• **Extrait cité**:
Durant longtemps, le Rwanda s’est montré peu curieux sur les circonstances de l’attentat, tout en réclamant une enquête de l’Organisation internationale de l’aviation civile, tandis que l’ONU assurait n’avoir pas de budget pour réaliser la sienne. Au moment des faits, les témoignages mettaient en cause les extrémistes hutus, auteurs du génocide. Par la suite, les accusations bifurquèrent sur Paul Kagame, le chef du Front patriotique rwandais (FPR). Selon cette thèse, il aurait, tout en sachant les préparatifs du génocide, déclenché cyniquement le processus pour prendre le pouvoir, qu’il détient toujours.

• **Énoncé 1**: Selon l'extrait cité, à quelle organisation le Rwanda demandait-il de mener une enquête ?
• **Énoncé 2**: Résumez l'extrait cité en deux phrases.
• **Énoncé 3**: Renvoyez mot pour mot, s'il vous plaît, le passage de l'extrait cité qui commence à « Durant longtemps, le » et se termine à « qu’il détient toujours. ».

• **Lignes affichées**:
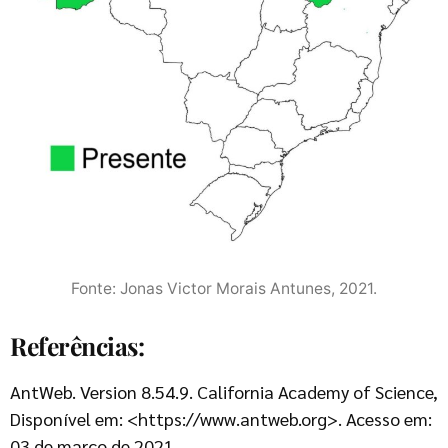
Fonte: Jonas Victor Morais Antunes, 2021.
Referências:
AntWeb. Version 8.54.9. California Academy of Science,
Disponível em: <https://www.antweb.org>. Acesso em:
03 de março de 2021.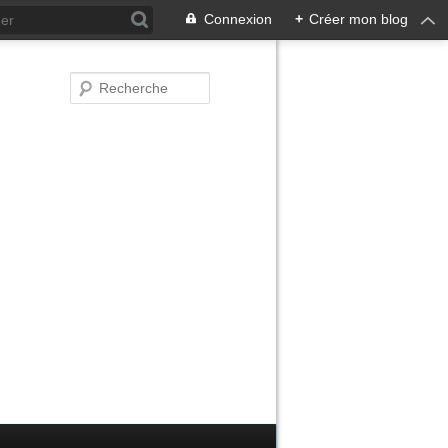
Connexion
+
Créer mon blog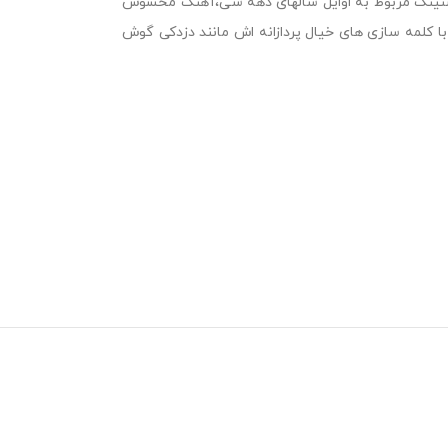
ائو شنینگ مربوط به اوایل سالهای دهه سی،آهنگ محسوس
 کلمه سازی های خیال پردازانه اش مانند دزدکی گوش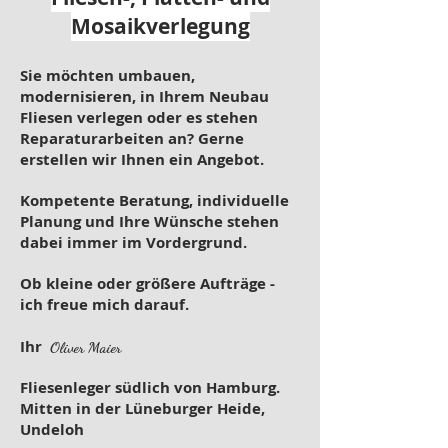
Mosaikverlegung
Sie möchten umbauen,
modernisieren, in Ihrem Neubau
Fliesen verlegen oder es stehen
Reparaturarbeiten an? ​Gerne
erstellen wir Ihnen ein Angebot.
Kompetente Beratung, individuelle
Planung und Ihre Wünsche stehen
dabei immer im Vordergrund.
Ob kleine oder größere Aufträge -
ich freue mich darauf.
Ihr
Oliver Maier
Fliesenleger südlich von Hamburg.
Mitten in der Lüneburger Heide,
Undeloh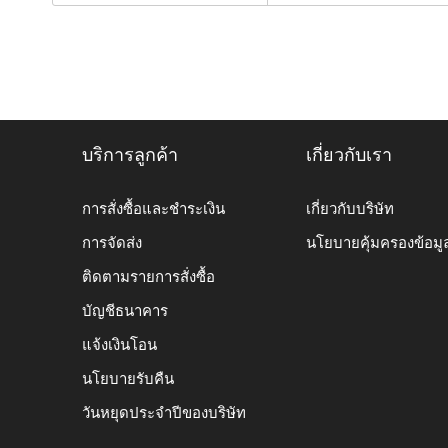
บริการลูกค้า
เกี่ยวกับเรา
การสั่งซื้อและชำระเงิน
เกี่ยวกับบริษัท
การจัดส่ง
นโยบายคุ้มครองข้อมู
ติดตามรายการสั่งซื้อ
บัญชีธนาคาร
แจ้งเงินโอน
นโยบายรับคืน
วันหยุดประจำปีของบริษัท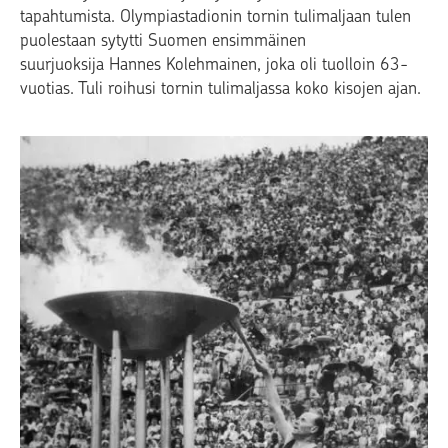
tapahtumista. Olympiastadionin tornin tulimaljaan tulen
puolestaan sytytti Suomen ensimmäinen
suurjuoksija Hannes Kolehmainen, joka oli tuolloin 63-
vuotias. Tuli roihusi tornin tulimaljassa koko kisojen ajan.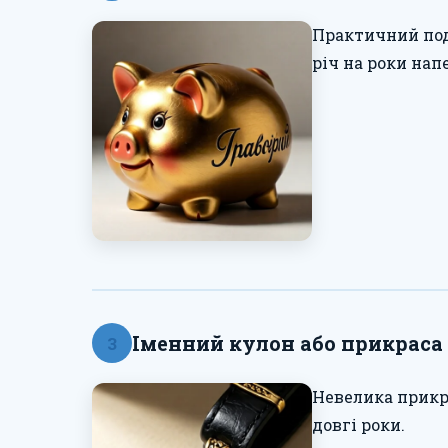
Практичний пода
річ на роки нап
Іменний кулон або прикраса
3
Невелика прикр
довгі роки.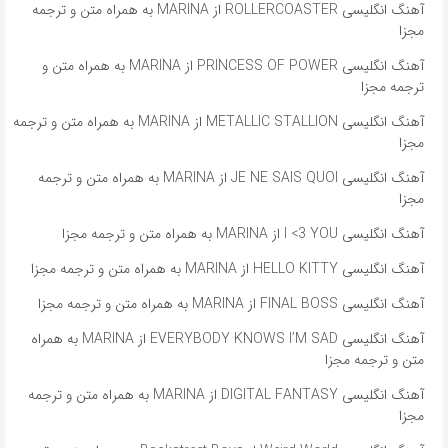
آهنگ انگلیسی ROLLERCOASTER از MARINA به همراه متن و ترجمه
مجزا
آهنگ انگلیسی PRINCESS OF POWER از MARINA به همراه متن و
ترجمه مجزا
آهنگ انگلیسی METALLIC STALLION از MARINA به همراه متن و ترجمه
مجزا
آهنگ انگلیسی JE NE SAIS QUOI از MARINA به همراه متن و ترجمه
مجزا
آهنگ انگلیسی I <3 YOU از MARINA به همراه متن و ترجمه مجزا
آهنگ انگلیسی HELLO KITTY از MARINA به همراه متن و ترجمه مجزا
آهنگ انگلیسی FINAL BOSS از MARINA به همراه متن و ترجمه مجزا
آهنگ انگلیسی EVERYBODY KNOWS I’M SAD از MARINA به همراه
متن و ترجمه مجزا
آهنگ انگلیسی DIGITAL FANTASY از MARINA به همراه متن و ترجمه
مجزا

• **Réponse 1**: À l'Organisation internationale de l'aviation civile.

• **Réponse 2**: Le Rwanda s'est longtemps montré peu curieux des circonstances de l'attentat tout en réclamant une enquête de l'Organisation internationale de l'aviation civile, tandis que l'ONU affirmait ne pas avoir de budget pour mener la sienne. Les témoignages de l'époque accusaient les extrémistes hutus, auteurs du génocide, puis les accusations se sont tournées vers Paul Kagame, chef du FPR, qui aurait déclenché le processus pour prendre le pouvoir, qu'il détient toujours.

• **Réponse 3**:
Durant longtemps, le Rwanda s’est montré peu curieux sur les circonstances de l’attentat, tout en réclamant une enquête de l’Organisation internationale de l’aviation civile, tandis que l’ONU assurait n’avoir pas de budget pour réaliser la sienne. Au moment des faits, les témoignages mettaient en cause les extrémistes hutus, auteurs du génocide. Par la suite, les accusations bifurquèrent sur Paul Kagame, le chef du Front patriotique rwandais (FPR). Selon cette thèse, il aurait, tout en sachant les préparatifs du génocide, déclenché cyniquement le processus pour prendre le pouvoir, qu’il détient toujours.